SELECTED PASSAGE =
======
Re: [PATCH v6 00/18] perf: add support for sampling taken branches

From: Stephane Eranian
Date: Mon Feb 27 2012 - 03:45:34 EST


On Mon, Feb 27, 2012 at 8:50 AM, Anshuman Khandual
<khandual@xxxxxxxxxxxxxxxxxx> wrote:
> On Friday 10 February 2012 03:50 AM, Stephane Eranian wrote:
>> This patchset adds an important and useful new feature to
>> perf_events: branch stack sampling. In other words, the
>> ability to capture taken branches into each sample.
>>
>> Statistical sampling of taken branch should not be confused
>> for branch tracing. Not all branches are necessarily captured
>>
>> Sampling taken branches is important for basic block profiling,
>> statistical call graph, function call counts. Many of those
>> measurements can help drive a compiler optimizer.
>>
>> The branch stack is a software abstraction which sits on top
>> of the PMU hardware. As such, it is not available on all
>> processors. For now, the patch provides the generic interface
>> and the Intel X86 implementation where it leverages the Last
>> Branch Record (LBR) feature (from Core2 to SandyBridge).
>>
>> Branch stack sampling is supported for both per-thread and
>> system-wide modes.
>>
>> It is possible to filter the type and privilege level of branches
>> to sample. The target of the branch is used to determine
>> the privilege level.
>>
>> For each branch, the source and destination are captured. On
>> some hardware platforms, it may be possible to also extract
>> the target prediction and, in that case, it is also exposed
>> to end users.
======
Items listed in a dataset:
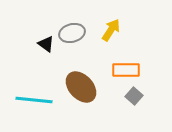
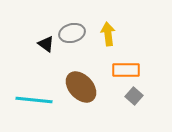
yellow arrow: moved 3 px left, 4 px down; rotated 40 degrees counterclockwise
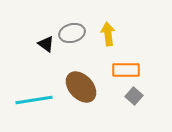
cyan line: rotated 15 degrees counterclockwise
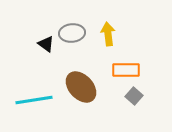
gray ellipse: rotated 10 degrees clockwise
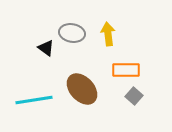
gray ellipse: rotated 15 degrees clockwise
black triangle: moved 4 px down
brown ellipse: moved 1 px right, 2 px down
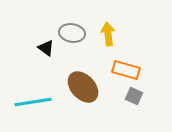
orange rectangle: rotated 16 degrees clockwise
brown ellipse: moved 1 px right, 2 px up
gray square: rotated 18 degrees counterclockwise
cyan line: moved 1 px left, 2 px down
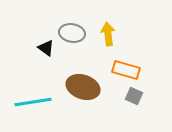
brown ellipse: rotated 28 degrees counterclockwise
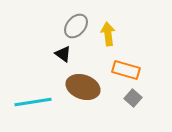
gray ellipse: moved 4 px right, 7 px up; rotated 60 degrees counterclockwise
black triangle: moved 17 px right, 6 px down
gray square: moved 1 px left, 2 px down; rotated 18 degrees clockwise
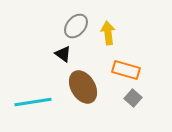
yellow arrow: moved 1 px up
brown ellipse: rotated 40 degrees clockwise
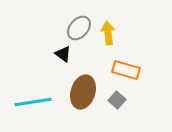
gray ellipse: moved 3 px right, 2 px down
brown ellipse: moved 5 px down; rotated 48 degrees clockwise
gray square: moved 16 px left, 2 px down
======
WHAT YOU HAVE TO DO =
In the branch sampling thread, what Intel X86 feature does the implementation leverage? These records were drawn from a separate source.

REPLY TO THE EXERCISE =
The Last Branch Record (LBR) feature, from Core2 to SandyBridge.